Extra pair of glasses: Because it would suck not to be able to see.
Pens: For signing books and writing on other things. Not every store that has me come for a signing remembers that in order to sign a book I need a pen. Also, in a general sense when I have a preference for medium-weight gel ink pens, and not every store has those, so I bring my own in case.
Sweatshirt: Because planes and other spaces can be cold, and casual shirts are good at keeping one warm. Also makes an acceptable pillow for air travel if necessary.
Baseball cap: For when I am out in the sun and don’t want to get a sunburn on my bald spot and/or for mornings when I need to briefly leave my hotel room before I take a shower, because then my hair looks like hell.

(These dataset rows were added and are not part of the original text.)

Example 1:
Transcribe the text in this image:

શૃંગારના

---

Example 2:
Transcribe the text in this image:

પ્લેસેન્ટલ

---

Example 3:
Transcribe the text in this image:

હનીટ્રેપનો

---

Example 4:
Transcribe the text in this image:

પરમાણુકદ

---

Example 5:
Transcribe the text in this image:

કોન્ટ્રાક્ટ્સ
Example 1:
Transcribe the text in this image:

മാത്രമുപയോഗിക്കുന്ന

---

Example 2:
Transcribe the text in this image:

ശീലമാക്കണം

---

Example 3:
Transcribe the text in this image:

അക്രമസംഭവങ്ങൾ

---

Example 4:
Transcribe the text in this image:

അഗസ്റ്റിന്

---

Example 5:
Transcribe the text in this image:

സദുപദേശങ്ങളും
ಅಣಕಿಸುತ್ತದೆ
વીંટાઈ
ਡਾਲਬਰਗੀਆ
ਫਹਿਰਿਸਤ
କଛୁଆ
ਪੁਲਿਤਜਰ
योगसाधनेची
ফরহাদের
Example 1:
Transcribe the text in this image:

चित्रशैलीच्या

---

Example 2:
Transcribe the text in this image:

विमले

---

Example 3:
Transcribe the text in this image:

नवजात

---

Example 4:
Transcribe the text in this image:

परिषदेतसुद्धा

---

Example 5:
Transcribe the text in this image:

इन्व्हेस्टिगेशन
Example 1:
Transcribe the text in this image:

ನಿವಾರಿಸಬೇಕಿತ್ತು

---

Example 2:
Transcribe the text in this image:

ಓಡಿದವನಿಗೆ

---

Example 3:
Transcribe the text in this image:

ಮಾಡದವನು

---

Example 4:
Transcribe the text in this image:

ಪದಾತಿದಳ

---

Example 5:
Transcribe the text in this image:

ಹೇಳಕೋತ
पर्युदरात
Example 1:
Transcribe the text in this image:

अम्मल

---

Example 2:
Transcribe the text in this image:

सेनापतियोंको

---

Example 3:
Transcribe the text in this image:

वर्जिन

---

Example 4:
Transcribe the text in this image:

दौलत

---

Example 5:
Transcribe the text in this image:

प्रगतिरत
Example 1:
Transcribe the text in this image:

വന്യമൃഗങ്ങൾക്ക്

Snacks and gum: For long plane rides and times when I’m so busy I will forget to eat, which happens more often than you might think. The temptation is just to stuff Snickers bars in there, but in fact I do try to snack more responsibly than that. I’m also careful to balance out snacking with a) counting calories so I don’t gain a bunch of weight on tour b) actually eating well when I’m taken places to eat. Be that as it may, it’s not a bad thing to have something to eat at your fingertips, especially if, like me, low blood sugar tends to make you cranky. This is no good when you’re supposed to be nice to people, as, for example, one is supposed to be on a book tour.
The one drawback of traveling so compactly for such a long period of time is that I have almost no space to add anything to my packing. This can be a problem because fans do occasionally like to give me gifts, which is awesome (usually) but then presents the issue of what do I do with the gift. If I have a handler at the stop (someone who drives me around, makes sure I’m where I’m supposed to be, and keeps me on schedule), I will ask them to mail that stuff home for me; otherwise I might have the bookstore do it. So if you are a fan and you give me something, be aware it’s not going with me to the next stop; it’s being shoved into a box and will catch up with me at the end of my travels. I don’t think this will bother most folks but you never know, which is why I note it.
And that’s how you (or at least, I) travel for a three-week book tour.